Выбрать главу

Из всех мыслимых режимов (исторической) памяти историк Николай Копосов, директор исследований Хельсинки-Коллегиума в Хельсинкском университете, избирает для своего анализа «строгий»: тот, что осуществился в России в последние полтора десятилетия ХХ века и в первое десятилетие века XXI.

Автор прослеживает, как на протяжении этого, переломного для отечественного исторического самочувствия, времени менялось отношение к сталинской эпохе и к войне. Менялось оно не само по себе, а очень направленно: власть фактически формировала потребный ей образ прошлого — важный инструмент выделки новейшей «российской идеологии». В этом смысле — да, режим новой памяти оказался куда строже, чем хотелось бы, особенно — в 2000—2010 годах. Образ недавнего прошлого был массовому сознанию, по сути, продиктован — и в продиктованном виде довольно послушно усвоен. Общество, как выразился один из героев книги, «потеряло суверенитет в проработке своего прошлого». Сам Копосов выражается еще жестче: «…историческая память сегодняшнего общества носит искусственный, манипулятивный характер». Это диагноз.

Автор анализирует, собственно, не историческую память как таковую, но особую ее разновидность: политику памяти. Не питая ни малейших иллюзий относительно спонтанности формирования такой памяти в иных странах, он показывает нам, как историческая политика России взаимодействовала с такой же политикой других стран — соседей по Восточной Европе (а взаимоотношения эти таковы, что оказываются достойными названия «мемориальных войн»). В создании «институтов политики памяти» иные из этих соседей оказались заметно впереди нашего отечества. Это, в свою очередь, лишь способствует радикализации российской мемориальной политики. Становление режима «суверенной демократии», уверен автор, «с его антизападной риторикой и имперскими амбициями, стало главным системным фактором изменения ситуации с исторической памятью в регионе и главной причиной войн памяти».

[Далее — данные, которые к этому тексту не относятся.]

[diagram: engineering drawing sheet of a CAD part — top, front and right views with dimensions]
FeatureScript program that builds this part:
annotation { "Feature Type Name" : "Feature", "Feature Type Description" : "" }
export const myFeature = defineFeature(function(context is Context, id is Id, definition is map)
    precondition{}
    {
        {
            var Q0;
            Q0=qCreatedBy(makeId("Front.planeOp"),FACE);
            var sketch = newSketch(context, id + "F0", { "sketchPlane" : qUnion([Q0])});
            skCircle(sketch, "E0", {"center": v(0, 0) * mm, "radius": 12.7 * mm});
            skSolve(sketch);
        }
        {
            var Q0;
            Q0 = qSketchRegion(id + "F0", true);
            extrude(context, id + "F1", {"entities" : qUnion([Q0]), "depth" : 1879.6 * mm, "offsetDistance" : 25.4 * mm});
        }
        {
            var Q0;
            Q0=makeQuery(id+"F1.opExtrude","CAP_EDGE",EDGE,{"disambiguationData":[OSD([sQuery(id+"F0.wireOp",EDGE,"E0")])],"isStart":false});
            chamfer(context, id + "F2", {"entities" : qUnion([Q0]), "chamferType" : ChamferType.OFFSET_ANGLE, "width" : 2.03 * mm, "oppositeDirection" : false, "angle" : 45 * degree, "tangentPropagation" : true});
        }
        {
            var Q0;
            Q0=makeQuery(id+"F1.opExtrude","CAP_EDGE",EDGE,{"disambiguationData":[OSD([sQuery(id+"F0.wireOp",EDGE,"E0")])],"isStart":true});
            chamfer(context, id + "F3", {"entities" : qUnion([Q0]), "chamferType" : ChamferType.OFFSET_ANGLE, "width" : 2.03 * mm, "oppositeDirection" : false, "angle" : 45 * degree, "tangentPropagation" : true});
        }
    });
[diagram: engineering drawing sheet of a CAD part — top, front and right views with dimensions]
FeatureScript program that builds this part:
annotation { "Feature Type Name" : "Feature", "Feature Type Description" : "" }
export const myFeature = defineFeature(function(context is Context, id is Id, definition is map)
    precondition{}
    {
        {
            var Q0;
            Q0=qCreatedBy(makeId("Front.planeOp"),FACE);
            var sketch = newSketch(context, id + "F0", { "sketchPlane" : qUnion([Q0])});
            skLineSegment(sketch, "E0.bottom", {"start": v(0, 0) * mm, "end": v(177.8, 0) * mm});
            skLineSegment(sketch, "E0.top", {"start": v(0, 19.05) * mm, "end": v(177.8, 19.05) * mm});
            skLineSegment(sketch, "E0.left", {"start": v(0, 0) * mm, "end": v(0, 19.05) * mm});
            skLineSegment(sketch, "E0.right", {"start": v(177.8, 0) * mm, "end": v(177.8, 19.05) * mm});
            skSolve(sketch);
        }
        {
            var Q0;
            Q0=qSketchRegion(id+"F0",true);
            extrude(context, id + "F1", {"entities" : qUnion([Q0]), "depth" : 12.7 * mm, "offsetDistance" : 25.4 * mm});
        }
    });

Удивительно ли, что говорить об истине и объективности в таких условиях проблематично? Степень проблематичности показывает уже хотя бы обсуждаемая в книге идея законодательного определения того, что стоит считать исторической истиной, а чему в таком праве необходимо отказать.

При всей жесткости позиции, которую автор занимает в отношении такого подчинения памяти (вполне прагматично и узко понятым) государственным интересам, он сохраняет объективность и понимает, что это — «частное <…> проявление общемирового феномена». Мы в этом специфичны, но никак не уникальны. У происходящего в мире есть общие черты — и общие причины: «кризис будущего». Утрата и внятного его проекта, и вообще жизнеутверждающих ожиданий от него.

«Трагический опыт мировых войн, Холокоста и ГУЛАГа, поколебавший веру в человеческую природу и социальный прогресс», «существенное сокращение темпов экономического роста» и «распад ориентированных на будущее идеологий (прежде всего коммунизма)» привели, пишет Копосов, к радикальной смене «режима историчности».

Кончилось время, когда смысл истории определялся образом будущего. На смену ему пришел «так называемый презентизм — время вечного настоящего, неопределенного будущего и распавшегося на фрагменты прошлого». Обострение партикуляризма и провоцируемые им «битвы за историю» в огромной степени обусловлены дефицитом будущего, отчаянной нехваткой внятных перспектив.

То есть, начав как историограф «мемориальной политики» России и сопредельных государств, к концу книги автор оборачивается историософом и усматривает корни исторического процесса в такой трудноуловимой, казалось бы, однако же четко им формулируемой вещи, как коллективное историческое самочувствие, как распределение ценностных акцентов внутри образа проживаемого времени. По моему разумению, это в книге — самое интересное.

 

Ф и л и п п  А р ь е с. Время истории. Перевод с французского и примечания  М. Неклюдовой. М., ОГИ, 2011, 304 стр.

Если историю как процесс, как мы только что видели, в значительной степени движет чувство будущего, то историю как науку — чувство прошлого. Особое, ни к чему другому не сводимое и сравнимое разве что с религиозным (я бы еще сравнила с эстетическим) «чувство истории», которое способен испытать всякий — по сути, независимо от того, в какую эпоху и в каком культурном контексте ему случилось жить. (Просто у некоторых оно поднимается, как сказала бы Лидия Гинзбург, «до структурного смысла» — до уровня и статуса профессии.) Что же это получается — уж не антропологическая ли константа?